After seeing the ITS plot we decide on a lag-time of 25ns. Additionally the ITS plot showed us that there is a separation between 3 slow timescales and the rest of the timescales which are fast. Therefore we choose to lump our microstates together into 4 macrostates.

```
model.markovModel(25, 4, units='ns')
```

```
2018-03-20 00:35:11,623 - htmd.model - INFO - 100.0% of the data was used
2018-03-20 00:35:11,744 - htmd.model - INFO - Number of trajectories that visited each macrostate:
2018-03-20 00:35:11,745 - htmd.model - INFO - [ 133 1650 559 97]
```

We can also visualize the equilibrium populations of each macrostate using the following command

```
model.eqDistribution()
```

```
array([ 0.00373013, 0.66425711, 0.11840471, 0.21360806])
```

Once we have a Markov model we can plot the free energy surface by projecting it on any of our projected coordinates. For example to plot it on the first two TICA coordinates we call it like this.

```
model.plotFES(0, 1, temperature=360)
```

```
/home/joao/maindisk/software/repos/Acellera/htmd/htmd/metricdata.py:786: MatplotlibDeprecationWarning: The griddata function was deprecated in version 2.2.
zi = griddata(x, y, z, xi, yi, interp='linear')
```

We can also plot the micro and macrostates on top of the FES by setting
`states=True`

```
model.plotFES(0, 1, temperature=360, states=True)
```

```
/home/joao/maindisk/software/repos/Acellera/htmd/htmd/metricdata.py:786: MatplotlibDeprecationWarning: The griddata function was deprecated in version 2.2.
zi = griddata(x, y, z, xi, yi, interp='linear')
```

To see what the states look like we can use the `viewStates`

method.
We load the macrostates and add a protein representation.

```
model.viewStates(protein=True)
```

```
Getting state Molecules: 100%|██████████| 4/4 [00:08<00:00, 2.03s/it]
```

```
A Jupyter Widget
```

```
A Jupyter Widget
```

One of the major advantages of Markov state models is that they can provide quantitative results about the kinetics between states.

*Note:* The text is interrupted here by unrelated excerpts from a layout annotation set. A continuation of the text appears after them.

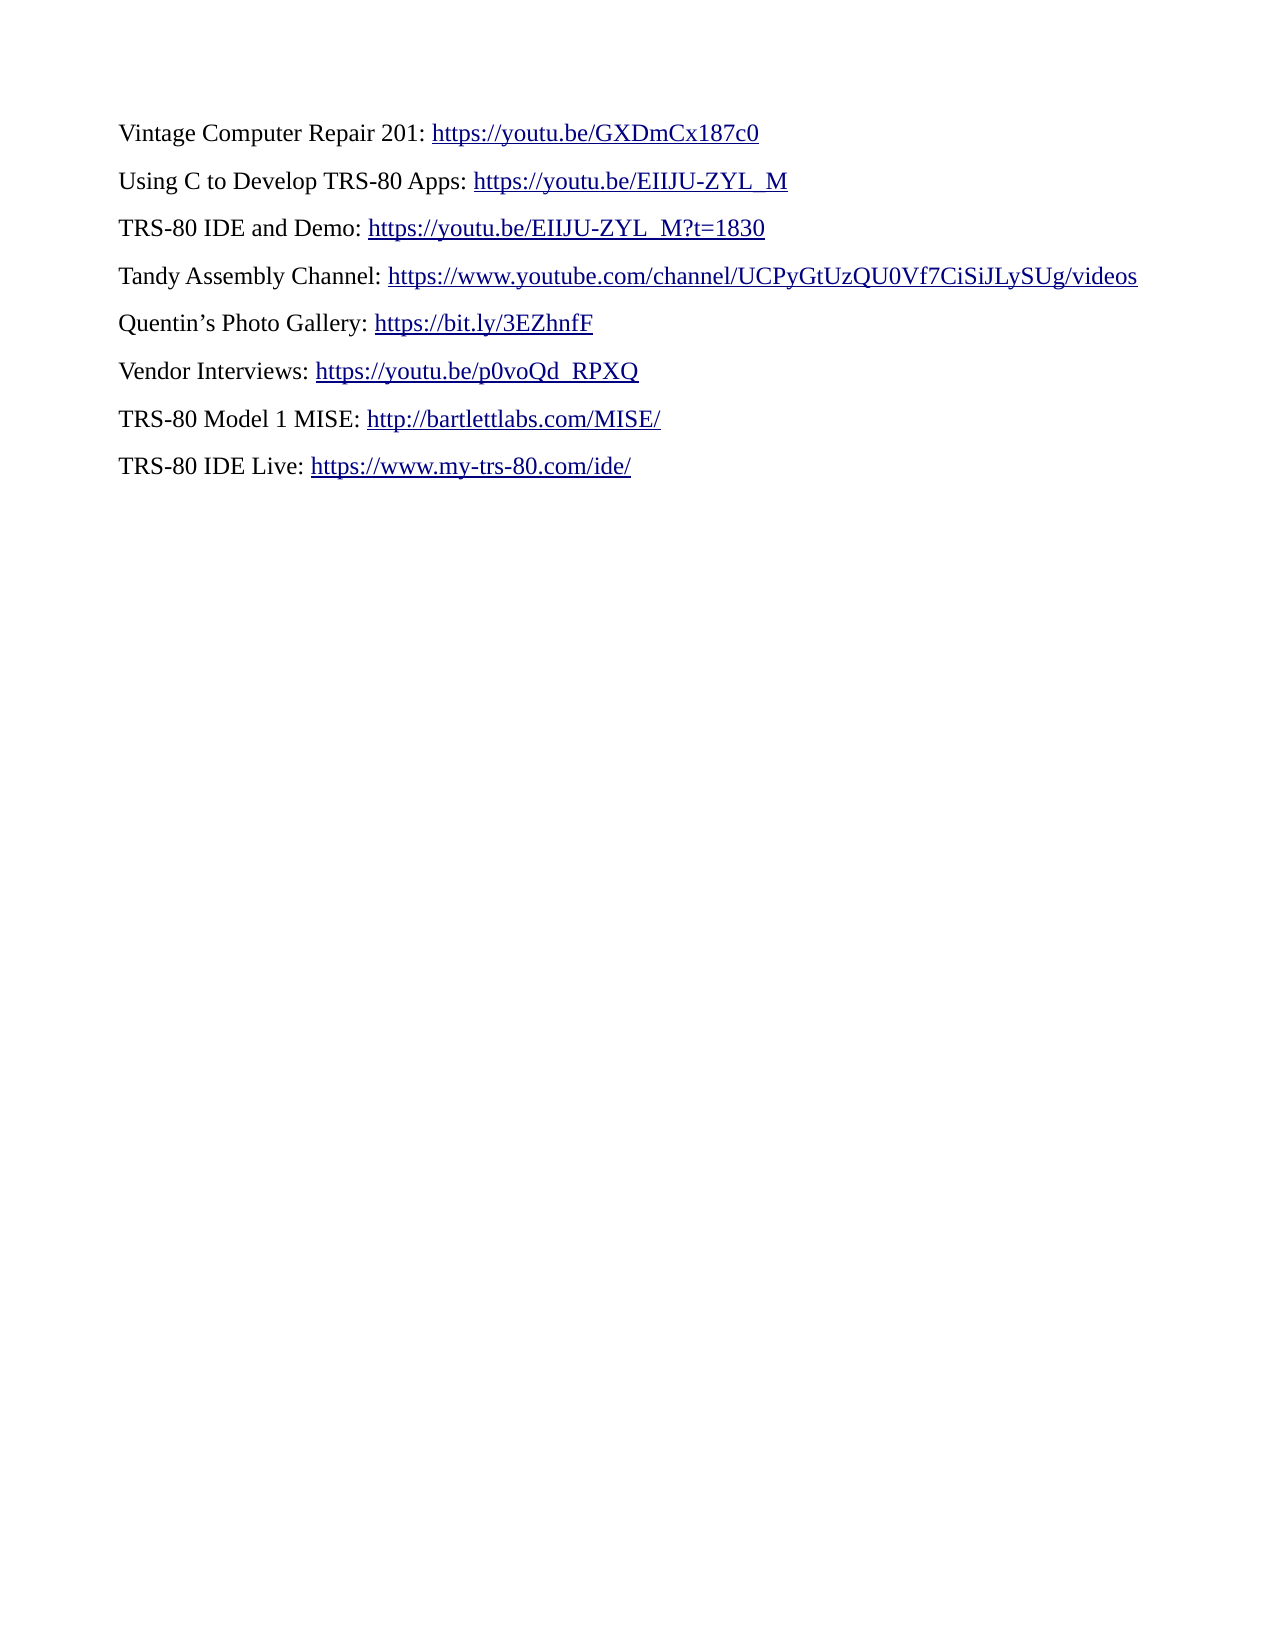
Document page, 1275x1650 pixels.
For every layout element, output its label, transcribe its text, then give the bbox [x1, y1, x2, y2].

text TRS-80 Model 1 MISE: http://bartlettlabs.com/MISE/ [118, 404, 1157, 432]
text Quentin’s Photo Gallery: https://bit.ly/3EZhnfF [118, 308, 1157, 337]
text TRS-80 IDE Live: https://www.my-trs-80.com/ide/ [118, 451, 1157, 480]
text Vendor Interviews: https://youtu.be/p0voQd_RPXQ [118, 356, 1157, 385]
text Tandy Assembly Channel: https://www.youtube.com/channel/UCPyGtUzQU0Vf7CiSiJLySUg/videos [118, 261, 1157, 290]
text Vintage Computer Repair 201: https://youtu.be/GXDmCx187c0 [118, 118, 1157, 147]
text Using C to Develop TRS-80 Apps: https://youtu.be/EIIJU-ZYL_M [118, 166, 1157, 194]
text TRS-80 IDE and Demo: https://youtu.be/EIIJU-ZYL_M?t=1830 [118, 213, 1157, 242]
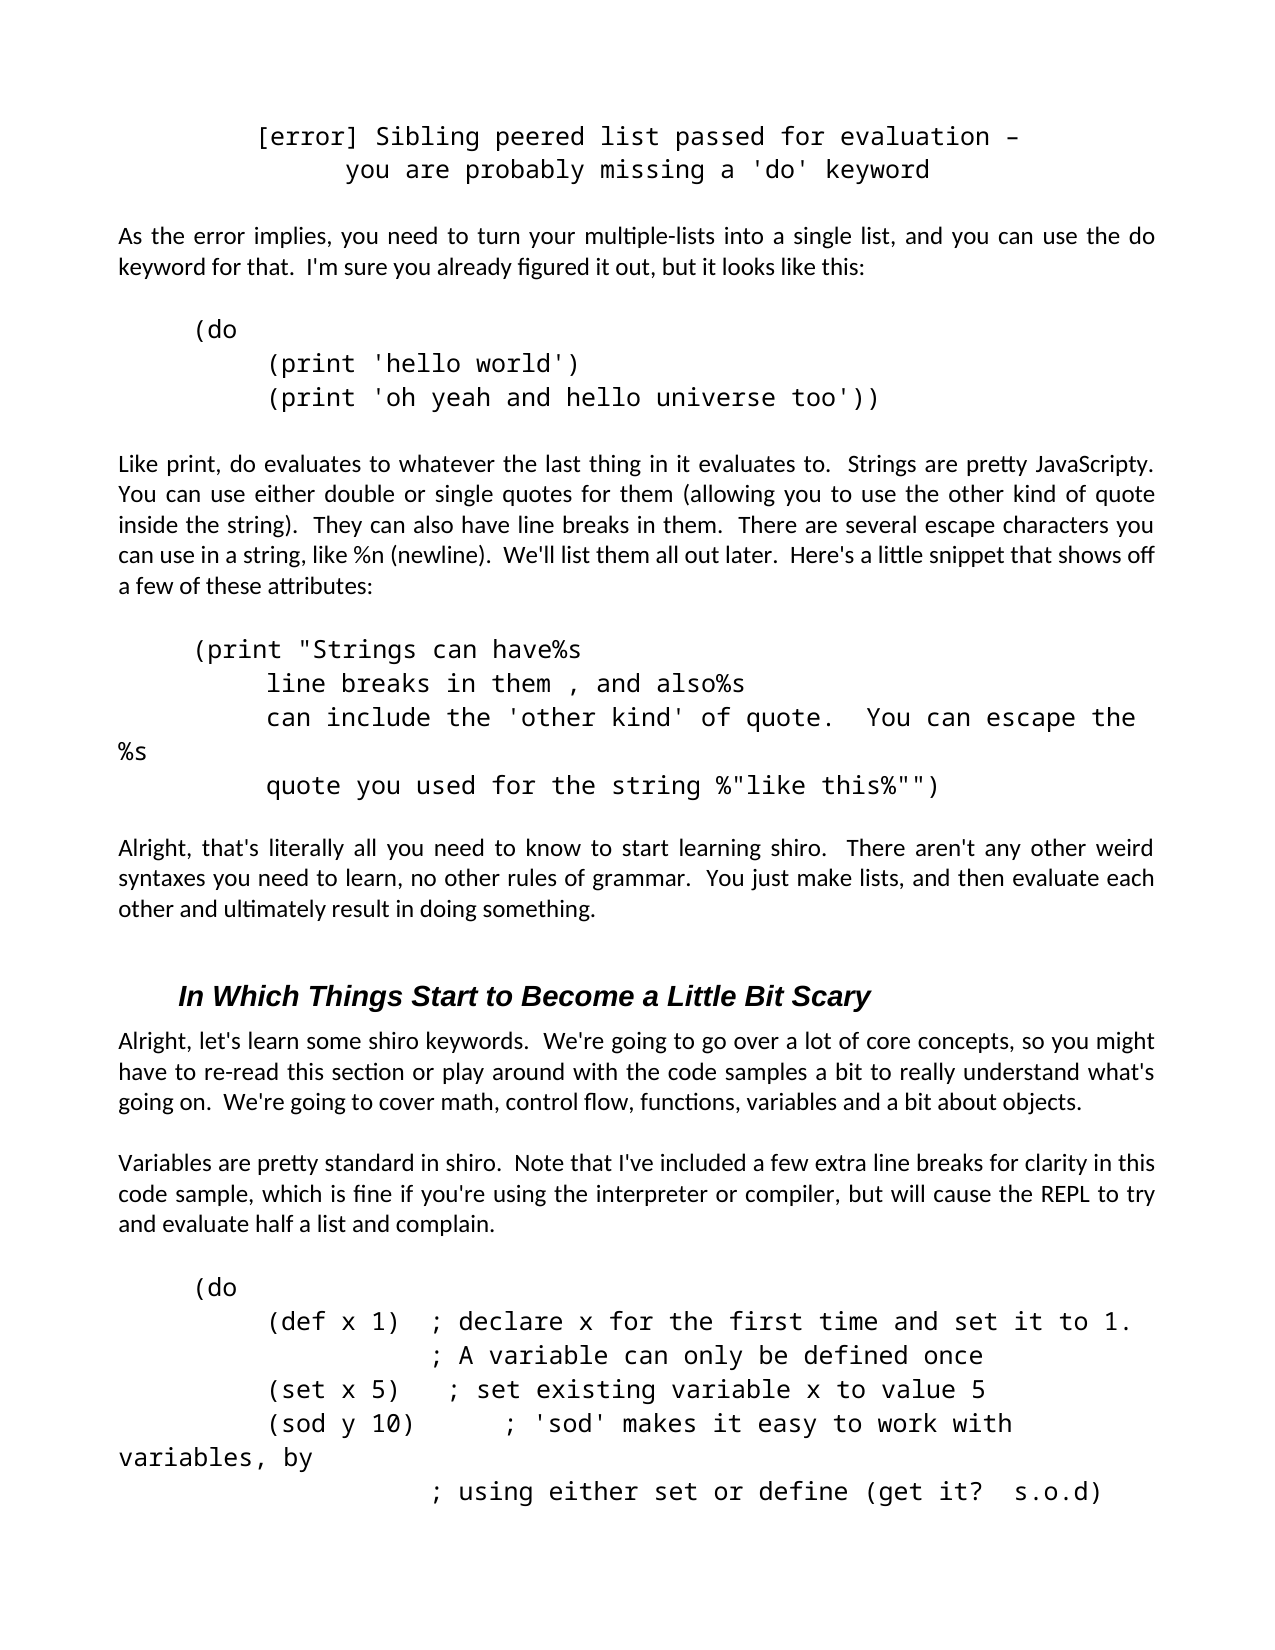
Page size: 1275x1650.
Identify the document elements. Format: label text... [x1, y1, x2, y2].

Provide the Kinetics constructor with the system temperature. It automatically then calculates the source and sink states.

```
kin = Kinetics(model, temperature=360)
print(kin.source)
print(kin.sink)
```

```
2018-03-20 00:36:47,599 - htmd.kinetics - INFO - Detecting source state...
2018-03-20 00:36:49,155 - htmd.kinetics - INFO - Guessing the source state as the state with minimum contacts.
2018-03-20 00:36:49,157 - htmd.kinetics - INFO - Source macro = 1
2018-03-20 00:36:49,158 - htmd.kinetics - INFO - Detecting sink state...
2018-03-20 00:36:49,189 - htmd.kinetics - INFO - Sink macro = 3
```

```
1
3
```

To see the rates between the source and sink states we use the
`getRates`

method.

```
r = kin.getRates()
print(r)
```

```
2018-03-20 00:37:08,689 - htmd.kinetics - INFO - Calculating rates between source: [1] and sink: [3] states.
```

```
mfpton = 1.81E+03 (ns)
mfptoff = 2.28E+02 (ns)
kon = 5.54E+05 (1/M 1/s)
koff = 4.40E+06 (1/s)
koff/kon = 7.94E+00 (M)
kdeq = 3.11E+00 (M)
g0eq = 0.81 (kcal/M)
```

To plot the free energies and mean first passage times of all state use
the `plotRates()`

method.

```
kin.plotRates()
```

To visualize the kinetic flux pathways between the source and sink
states, use the `plotFluxPathways`

method:

```
kin.plotFluxPathways()
```

```
/home/joao/maindisk/SANDBOX/miniconda3/miniconda3/lib/python3.6/site-packages/pyemma/plots/networks.py:544: FutureWarning: elementwise comparison failed; returning scalar instead, but in the future will perform elementwise comparison
if state_labels == 'auto':
/home/joao/maindisk/SANDBOX/miniconda3/miniconda3/lib/python3.6/site-packages/matplotlib/figure.py:459: UserWarning: matplotlib is currently using a non-GUI backend, so cannot show the figure
"matplotlib is currently using a non-GUI backend, "
```

```
Path flux %path %of total path
5.8777605420020455e-05 100.0% 100.0% [1 3]
```

And this concludes the protein folding tutorial.